Isaiah LeFlore

Personal information
- Full name: Isaiah LeFlore
- Date of birth: December 11, 2002 (age 23)
- Place of birth: Minneapolis, Minnesota, United States
- Height: 1.74 m (5 ft 9 in)
- Positions: Defender; winger;

Team information
- Current team: Tampa Bay Rowdies on loan from Nashville SC
- Number: 19

Youth career
- 2016–2019: Oeiras
- 2020–2022: Sporting Kansas City

Senior career*
- Years: Team / Apps / (Gls)
- 2020–2022: Sporting Kansas City II / 26 / (1)
- 2022: Braga B / 0 / (0)
- 2022–2023: Houston Dynamo 2 / 10 / (3)
- 2024–2025: Philadelphia Union / 0 / (0)
- 2025: Philadelphia Union II / 20 / (1)
- 2025: → Detroit City (loan) / 9 / (1)
- 2026–: Nashville SC / 0 / (0)
- 2026: → Huntsville City FC (loan) / 2 / (0)
- 2026: → Tampa Bay Rowdies (loan) / 3 / (0)

= Isaiah LeFlore =

American soccer player (born 2002)

Isaiah LeFlore (born December 11, 2002) is an American professional soccer player who plays for Tampa Bay Rowdies of the USL Championship on loan from Nashville SC of Major League Soccer.

==Career==
LeFlore played for a season with Minnesota-based Shattuck-Saint Mary's before spending 3 years in Portugal with Associação Desportiva Oeiras.

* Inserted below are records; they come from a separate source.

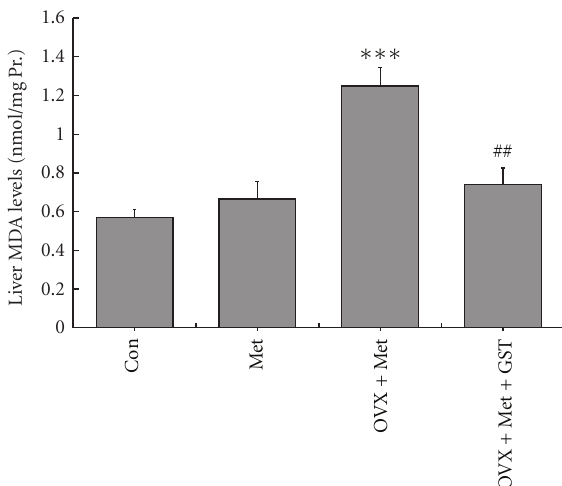
Figure 7: Alterations of liver MDA levels after 12 wk di ff erent treatment. There was a significant increase of liver MDA levels in ovariectomized HHcy rats. Genistein supplementation could significantly lower the elevated MDA levels. The results are shown as mean ± SEM, n = 8. P values were obtained by one-way ANOVA analysis. ∗∗∗ P < 0 . 001 versus Met; ## P < 0 . 01 versus OVX +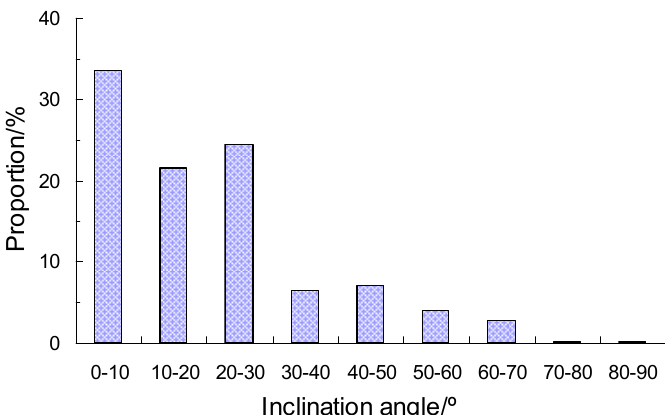
Figure 4. Statistics of the red-bed inclination angle of bedding attitude in South China.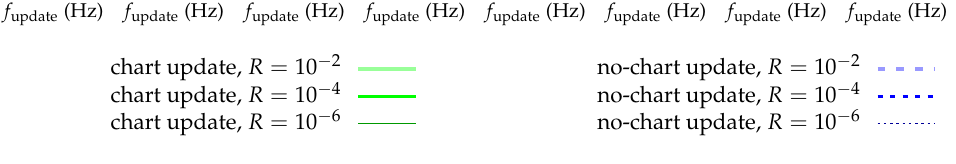
Figure 7. Mean of the performance metric for each approach. Results from the approach in which we apply the chart update, and those of which we do not apply it are plotted together. Bars represent the confidence interval (3 σ ) in the mean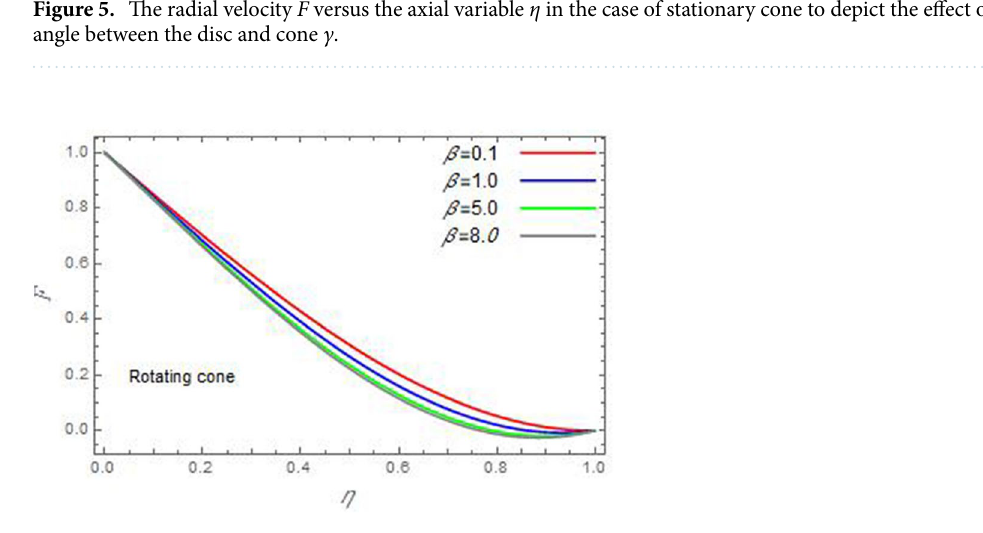
Figure 6. The radial velocity F versus the axial variable η in the case of stationary disc to depict the effect of the material parameter β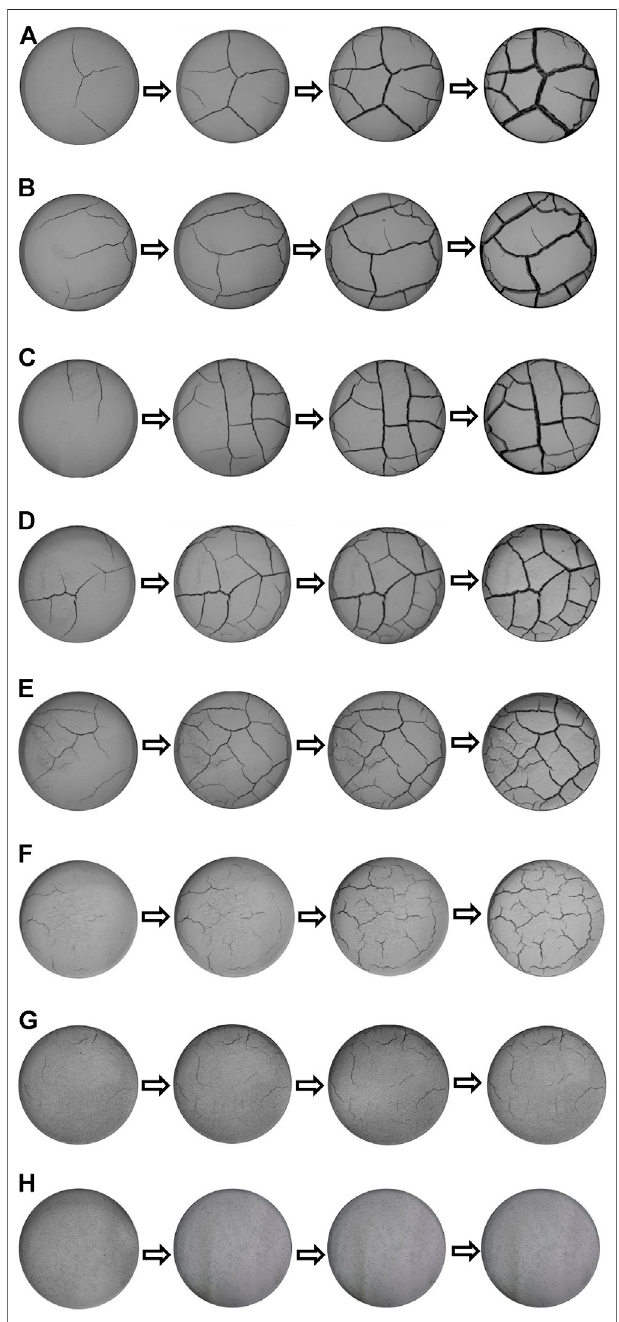
FIGURE 5 | Crack images of different clay content samples at different stages [ (A – H) refers to clay content samples: 100, 90, 80, 70, 60, 50, 40, and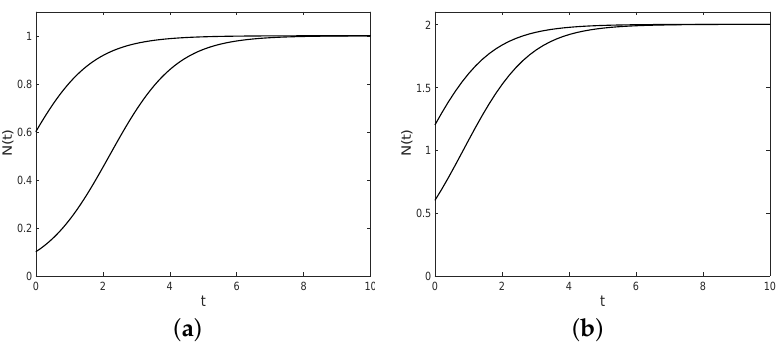
Figure 2. The logistic function N ( t ) with r = 1, ( a ): C = 1, y = 0.1 (bottom) and y = 0.6 (top); ( b ): C = 2, y = 0.6 (bottom) and y = 1.2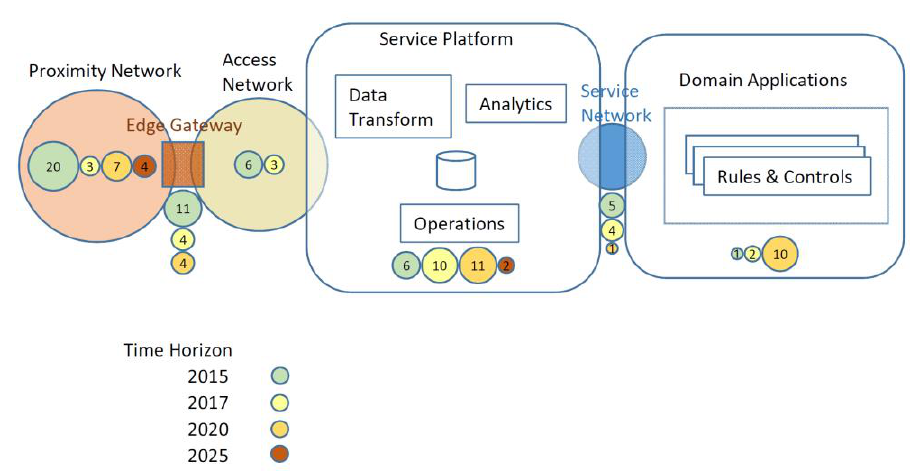
Figure 8. Landscape of Capabilities in relation to the architecture elements.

He returned to the United States and joined Sporting Kansas City's academy at the start of 2020.

On July 25, 2020, LeFlore appeared as an 85th-minute substitute during a 1–0 loss to Louisville City FC.

Signed for the Philadelphia Union on a one-year contract on December 12, 2023, with club options for 2025, 2026, and 2027.

LeFlore signed with Nashville SC on a one-year contract on January 7, 2026 with options for 2027 and 2027-28 seasons.

On May 22, 2026, Tampa Bay Rowdies announced they had acquired LaFlore on loan from Nashville SC for the remainder of the USL Championship season.